Monday 21 November 2011

Public Services Will Be Hit On Strike Day

Schools, hospitals, bin collections, libraries, job centres, courts, day centres and many other services are expected to be hit when public sector workers strike over pension reforms next week.

Unions that represent most teachers and up to half of council and Kettering General Hospital staff are planning a co-ordinated walk-out next Wednesday over government proposals to make them contribute more to their pensions, work longer and get less when they finally retire.

Gordon White, county secretary for the NUT, which has 3,750 members in the county, said: “It’s huge. It’s going to be the biggest strike turnout the county has ever seen, and certainly for decades.

“In the county in the past it has been individual unions, but now we are united.”

Kettering Council expects bin collections to be interrupted and Corby Council said Corby Swimming Pool, Lodge Park Sports Centre and its one-stop shop in the Cube could be hit.

The last strike on June 30 closed classrooms in a third of county schools, but that was before headteachers’ union NAHT, which has 463 members in the county, teaching union NASUWT, which has almost 3,000, and Unison, which represents caretakers, dinner ladies and other school staff joined.

Mr White said: “For most primaries it will be difficult to even open because Unison will be on strike.”

An Evening Telegraph survey found that out of the 117 schools in the north of the county, only a dozen expect to be fully open.

Denise Durham, headteacher of Danesholme Infant School, Corby, which is expecting to be affected, said: “We are not trying to put parents out because they are our best clients.

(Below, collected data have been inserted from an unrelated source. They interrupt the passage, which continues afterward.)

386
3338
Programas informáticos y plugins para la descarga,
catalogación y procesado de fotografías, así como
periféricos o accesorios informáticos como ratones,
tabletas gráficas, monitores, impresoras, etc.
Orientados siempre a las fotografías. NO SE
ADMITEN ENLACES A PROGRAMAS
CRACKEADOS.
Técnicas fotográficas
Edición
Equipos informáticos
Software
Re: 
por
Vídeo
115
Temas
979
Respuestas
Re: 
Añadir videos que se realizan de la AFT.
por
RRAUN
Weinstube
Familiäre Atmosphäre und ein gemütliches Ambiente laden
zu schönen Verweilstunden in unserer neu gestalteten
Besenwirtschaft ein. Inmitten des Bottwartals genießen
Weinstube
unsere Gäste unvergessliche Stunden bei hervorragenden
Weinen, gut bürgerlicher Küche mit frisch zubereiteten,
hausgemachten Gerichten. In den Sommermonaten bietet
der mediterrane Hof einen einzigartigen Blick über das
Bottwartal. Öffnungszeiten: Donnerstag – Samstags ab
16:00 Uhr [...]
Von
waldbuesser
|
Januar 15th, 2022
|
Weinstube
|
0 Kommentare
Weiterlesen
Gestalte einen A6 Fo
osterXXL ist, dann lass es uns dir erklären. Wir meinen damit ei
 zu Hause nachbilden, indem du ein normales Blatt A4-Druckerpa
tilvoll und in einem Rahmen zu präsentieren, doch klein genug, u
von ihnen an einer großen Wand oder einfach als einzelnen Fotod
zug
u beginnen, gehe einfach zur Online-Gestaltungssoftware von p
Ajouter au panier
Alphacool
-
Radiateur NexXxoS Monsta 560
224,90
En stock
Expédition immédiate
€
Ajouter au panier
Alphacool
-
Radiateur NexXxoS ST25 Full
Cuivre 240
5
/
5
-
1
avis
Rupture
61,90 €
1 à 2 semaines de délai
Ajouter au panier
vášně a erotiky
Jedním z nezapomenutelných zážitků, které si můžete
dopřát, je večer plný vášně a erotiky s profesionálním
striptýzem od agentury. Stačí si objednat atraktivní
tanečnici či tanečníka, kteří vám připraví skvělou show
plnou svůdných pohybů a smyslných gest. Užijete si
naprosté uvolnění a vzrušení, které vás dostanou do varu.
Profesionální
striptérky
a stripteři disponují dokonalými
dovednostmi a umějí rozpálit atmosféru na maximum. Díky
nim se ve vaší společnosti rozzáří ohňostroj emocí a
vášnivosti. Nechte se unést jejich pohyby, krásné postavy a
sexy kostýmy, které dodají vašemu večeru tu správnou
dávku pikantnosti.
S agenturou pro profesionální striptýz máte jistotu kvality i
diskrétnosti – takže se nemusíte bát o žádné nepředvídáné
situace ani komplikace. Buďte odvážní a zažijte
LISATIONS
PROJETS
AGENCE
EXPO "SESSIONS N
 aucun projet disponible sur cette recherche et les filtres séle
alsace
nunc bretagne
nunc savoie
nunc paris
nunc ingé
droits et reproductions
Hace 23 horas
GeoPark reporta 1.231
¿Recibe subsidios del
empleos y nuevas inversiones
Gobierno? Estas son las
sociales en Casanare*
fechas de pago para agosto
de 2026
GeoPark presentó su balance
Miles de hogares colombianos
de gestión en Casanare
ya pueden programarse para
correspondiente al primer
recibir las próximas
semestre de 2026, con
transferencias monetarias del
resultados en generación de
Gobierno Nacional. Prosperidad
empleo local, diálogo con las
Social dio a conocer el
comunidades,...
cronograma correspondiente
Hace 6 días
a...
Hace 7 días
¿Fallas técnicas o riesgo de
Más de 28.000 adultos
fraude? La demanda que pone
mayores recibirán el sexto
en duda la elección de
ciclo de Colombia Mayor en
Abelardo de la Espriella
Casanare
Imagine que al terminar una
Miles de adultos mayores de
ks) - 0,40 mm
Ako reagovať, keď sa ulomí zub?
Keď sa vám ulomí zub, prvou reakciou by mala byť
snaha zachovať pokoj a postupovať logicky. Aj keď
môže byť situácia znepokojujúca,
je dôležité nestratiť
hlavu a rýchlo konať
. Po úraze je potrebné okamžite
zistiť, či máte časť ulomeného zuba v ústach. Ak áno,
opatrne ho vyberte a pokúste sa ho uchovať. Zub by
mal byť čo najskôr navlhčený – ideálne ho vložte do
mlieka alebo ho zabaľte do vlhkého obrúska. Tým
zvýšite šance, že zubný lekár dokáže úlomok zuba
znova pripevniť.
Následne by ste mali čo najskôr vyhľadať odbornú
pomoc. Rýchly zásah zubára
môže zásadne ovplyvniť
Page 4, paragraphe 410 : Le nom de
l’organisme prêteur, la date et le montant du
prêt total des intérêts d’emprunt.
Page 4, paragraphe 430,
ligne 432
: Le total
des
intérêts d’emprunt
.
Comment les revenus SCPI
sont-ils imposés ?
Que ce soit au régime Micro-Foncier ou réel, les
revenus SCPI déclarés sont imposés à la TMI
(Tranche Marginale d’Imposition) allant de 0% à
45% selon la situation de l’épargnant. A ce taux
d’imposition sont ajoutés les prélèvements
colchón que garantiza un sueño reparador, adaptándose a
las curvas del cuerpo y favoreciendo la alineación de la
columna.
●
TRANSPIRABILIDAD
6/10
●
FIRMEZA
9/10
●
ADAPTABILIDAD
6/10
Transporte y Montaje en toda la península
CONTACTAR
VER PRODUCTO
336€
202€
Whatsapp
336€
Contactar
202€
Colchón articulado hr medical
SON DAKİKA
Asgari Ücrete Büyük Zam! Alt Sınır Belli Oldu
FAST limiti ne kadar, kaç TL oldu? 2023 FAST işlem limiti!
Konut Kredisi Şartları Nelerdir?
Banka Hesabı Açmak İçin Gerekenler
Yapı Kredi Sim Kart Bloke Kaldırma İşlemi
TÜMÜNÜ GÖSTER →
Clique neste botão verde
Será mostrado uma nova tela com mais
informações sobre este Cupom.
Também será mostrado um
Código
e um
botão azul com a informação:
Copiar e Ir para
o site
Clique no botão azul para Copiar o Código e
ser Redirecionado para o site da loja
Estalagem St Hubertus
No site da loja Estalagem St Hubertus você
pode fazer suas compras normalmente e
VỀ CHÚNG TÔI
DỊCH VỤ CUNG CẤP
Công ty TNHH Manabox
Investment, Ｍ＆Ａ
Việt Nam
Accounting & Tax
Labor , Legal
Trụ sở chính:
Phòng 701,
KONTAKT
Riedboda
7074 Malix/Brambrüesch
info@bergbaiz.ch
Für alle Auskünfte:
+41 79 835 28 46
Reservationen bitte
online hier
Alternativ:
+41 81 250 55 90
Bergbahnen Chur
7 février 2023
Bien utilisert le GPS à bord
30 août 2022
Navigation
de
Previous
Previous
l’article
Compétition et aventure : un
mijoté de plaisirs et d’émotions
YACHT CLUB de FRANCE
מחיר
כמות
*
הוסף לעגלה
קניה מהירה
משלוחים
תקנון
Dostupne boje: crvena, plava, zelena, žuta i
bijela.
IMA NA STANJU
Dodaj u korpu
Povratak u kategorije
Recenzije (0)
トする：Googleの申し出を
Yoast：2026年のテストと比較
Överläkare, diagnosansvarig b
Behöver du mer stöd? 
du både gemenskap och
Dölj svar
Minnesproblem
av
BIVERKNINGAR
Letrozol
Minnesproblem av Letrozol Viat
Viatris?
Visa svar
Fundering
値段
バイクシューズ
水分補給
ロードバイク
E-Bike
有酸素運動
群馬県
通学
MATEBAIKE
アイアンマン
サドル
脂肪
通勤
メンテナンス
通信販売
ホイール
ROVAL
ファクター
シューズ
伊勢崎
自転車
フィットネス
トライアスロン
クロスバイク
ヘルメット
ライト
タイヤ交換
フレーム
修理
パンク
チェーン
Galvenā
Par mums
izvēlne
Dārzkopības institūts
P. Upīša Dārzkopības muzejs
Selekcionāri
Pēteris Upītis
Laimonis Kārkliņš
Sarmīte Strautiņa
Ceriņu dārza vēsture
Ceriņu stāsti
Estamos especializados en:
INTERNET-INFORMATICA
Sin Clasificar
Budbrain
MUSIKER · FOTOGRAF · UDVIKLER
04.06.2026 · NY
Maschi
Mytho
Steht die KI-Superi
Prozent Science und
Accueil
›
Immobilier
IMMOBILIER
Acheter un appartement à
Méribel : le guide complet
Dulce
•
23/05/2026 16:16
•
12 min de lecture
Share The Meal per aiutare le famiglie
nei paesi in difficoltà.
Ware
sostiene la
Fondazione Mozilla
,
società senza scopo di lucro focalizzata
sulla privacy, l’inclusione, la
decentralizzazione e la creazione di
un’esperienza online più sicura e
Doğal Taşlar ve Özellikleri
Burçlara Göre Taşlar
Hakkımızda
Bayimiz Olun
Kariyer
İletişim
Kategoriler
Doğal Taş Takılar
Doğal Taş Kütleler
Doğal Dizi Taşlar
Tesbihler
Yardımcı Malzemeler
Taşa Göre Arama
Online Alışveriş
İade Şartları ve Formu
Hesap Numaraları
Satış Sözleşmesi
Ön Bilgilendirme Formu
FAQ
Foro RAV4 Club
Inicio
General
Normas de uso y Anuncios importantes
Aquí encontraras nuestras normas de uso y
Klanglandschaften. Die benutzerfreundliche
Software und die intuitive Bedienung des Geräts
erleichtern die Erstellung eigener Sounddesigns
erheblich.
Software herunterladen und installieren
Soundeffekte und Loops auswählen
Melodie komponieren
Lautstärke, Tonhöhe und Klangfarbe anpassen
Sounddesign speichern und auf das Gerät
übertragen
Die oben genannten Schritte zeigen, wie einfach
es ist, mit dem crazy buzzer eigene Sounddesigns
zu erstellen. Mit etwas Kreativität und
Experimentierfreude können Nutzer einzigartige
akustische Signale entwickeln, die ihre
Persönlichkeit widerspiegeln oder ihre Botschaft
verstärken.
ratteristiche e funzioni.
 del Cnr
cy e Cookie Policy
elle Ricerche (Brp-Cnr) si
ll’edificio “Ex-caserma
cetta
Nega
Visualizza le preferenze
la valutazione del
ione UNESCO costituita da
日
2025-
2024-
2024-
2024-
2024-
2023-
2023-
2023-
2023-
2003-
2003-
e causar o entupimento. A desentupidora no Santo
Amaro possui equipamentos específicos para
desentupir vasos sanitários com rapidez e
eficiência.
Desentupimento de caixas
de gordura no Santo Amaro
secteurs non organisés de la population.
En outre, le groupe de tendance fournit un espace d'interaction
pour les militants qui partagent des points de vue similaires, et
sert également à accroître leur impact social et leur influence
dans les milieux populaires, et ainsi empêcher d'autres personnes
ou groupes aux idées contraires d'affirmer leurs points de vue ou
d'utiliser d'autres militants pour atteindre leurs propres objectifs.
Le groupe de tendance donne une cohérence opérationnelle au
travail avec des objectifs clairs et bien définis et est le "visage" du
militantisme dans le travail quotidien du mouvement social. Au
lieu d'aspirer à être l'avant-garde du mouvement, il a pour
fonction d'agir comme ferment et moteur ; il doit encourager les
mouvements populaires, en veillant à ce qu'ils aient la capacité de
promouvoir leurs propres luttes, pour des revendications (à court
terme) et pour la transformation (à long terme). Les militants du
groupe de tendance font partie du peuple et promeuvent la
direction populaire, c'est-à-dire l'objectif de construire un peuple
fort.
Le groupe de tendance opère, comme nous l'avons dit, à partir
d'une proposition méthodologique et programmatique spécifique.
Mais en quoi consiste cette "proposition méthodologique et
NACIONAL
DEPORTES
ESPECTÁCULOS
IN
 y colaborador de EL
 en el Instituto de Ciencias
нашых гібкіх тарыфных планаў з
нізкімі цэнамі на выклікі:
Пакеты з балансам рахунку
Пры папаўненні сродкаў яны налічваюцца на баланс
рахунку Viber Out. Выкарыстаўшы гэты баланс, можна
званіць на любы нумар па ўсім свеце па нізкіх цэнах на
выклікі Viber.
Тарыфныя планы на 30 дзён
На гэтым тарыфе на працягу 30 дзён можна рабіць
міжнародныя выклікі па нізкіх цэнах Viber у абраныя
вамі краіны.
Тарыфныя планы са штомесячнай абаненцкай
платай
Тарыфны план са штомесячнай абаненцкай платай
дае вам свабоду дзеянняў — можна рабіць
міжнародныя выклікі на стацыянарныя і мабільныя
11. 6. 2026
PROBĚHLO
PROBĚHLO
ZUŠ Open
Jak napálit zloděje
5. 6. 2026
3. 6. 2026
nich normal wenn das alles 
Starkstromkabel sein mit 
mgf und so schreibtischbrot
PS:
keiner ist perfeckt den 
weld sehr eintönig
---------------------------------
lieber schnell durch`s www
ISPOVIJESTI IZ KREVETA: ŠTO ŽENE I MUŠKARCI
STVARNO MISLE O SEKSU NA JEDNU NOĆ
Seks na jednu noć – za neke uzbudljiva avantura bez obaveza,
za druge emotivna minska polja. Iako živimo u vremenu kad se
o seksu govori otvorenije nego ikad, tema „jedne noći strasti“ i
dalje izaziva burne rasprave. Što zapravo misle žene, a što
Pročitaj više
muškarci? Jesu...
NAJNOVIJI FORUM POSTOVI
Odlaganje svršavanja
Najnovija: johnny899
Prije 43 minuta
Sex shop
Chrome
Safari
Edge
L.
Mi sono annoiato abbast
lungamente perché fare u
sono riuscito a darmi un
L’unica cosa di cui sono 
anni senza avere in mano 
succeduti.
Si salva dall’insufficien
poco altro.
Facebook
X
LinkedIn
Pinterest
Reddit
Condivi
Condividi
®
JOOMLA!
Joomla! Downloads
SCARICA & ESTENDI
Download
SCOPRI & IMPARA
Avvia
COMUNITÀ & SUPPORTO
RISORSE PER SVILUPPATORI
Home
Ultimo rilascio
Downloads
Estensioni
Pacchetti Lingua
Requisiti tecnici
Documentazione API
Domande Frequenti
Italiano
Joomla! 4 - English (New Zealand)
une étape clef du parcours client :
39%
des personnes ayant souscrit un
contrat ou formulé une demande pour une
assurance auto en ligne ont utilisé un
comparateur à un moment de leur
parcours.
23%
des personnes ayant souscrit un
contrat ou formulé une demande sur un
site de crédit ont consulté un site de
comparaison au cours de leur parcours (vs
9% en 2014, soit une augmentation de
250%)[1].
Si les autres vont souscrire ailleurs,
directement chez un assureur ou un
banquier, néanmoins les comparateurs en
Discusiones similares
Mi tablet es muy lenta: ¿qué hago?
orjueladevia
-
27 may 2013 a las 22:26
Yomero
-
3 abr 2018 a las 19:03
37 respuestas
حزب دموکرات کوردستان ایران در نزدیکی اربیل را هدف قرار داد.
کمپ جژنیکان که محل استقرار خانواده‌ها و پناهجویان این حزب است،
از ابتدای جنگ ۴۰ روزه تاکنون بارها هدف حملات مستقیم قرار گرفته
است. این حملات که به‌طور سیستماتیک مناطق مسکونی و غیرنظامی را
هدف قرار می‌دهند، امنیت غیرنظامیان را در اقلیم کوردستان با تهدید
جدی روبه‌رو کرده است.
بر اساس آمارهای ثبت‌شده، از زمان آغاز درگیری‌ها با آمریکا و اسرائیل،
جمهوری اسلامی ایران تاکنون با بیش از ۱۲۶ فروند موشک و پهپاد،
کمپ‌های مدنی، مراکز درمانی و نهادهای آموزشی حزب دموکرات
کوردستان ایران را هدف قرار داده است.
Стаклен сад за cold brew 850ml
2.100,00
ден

“I’m hoping our members of staff will tell me next week so I can write to parents.”

An NAHT spokesman said: “We appreciate that everyone has to make concessions in these straitened times which is why teachers have already accepted a two-year pay freeze and tighter budgets.

“It is also why they have made sure that the teachers’ pension scheme, which was significantly amended in 2007, is sustainable and affordable, a fact with which the National Audit Office concurs.

“The bottom line is that Northamptonshire’s children deserve a good education and if we do not stand up for this principle now, what effect will it have on the future workforce who will be responsible for digging our economy out of the recession?”

Striking workers are expected march through Northampton on the day in protest at the pension changes.

But unions are looking for a bigger venue than the 340-seat Guidhall’s Great Hall used for a rally on June 30, as they expect more than double that number to mass this time.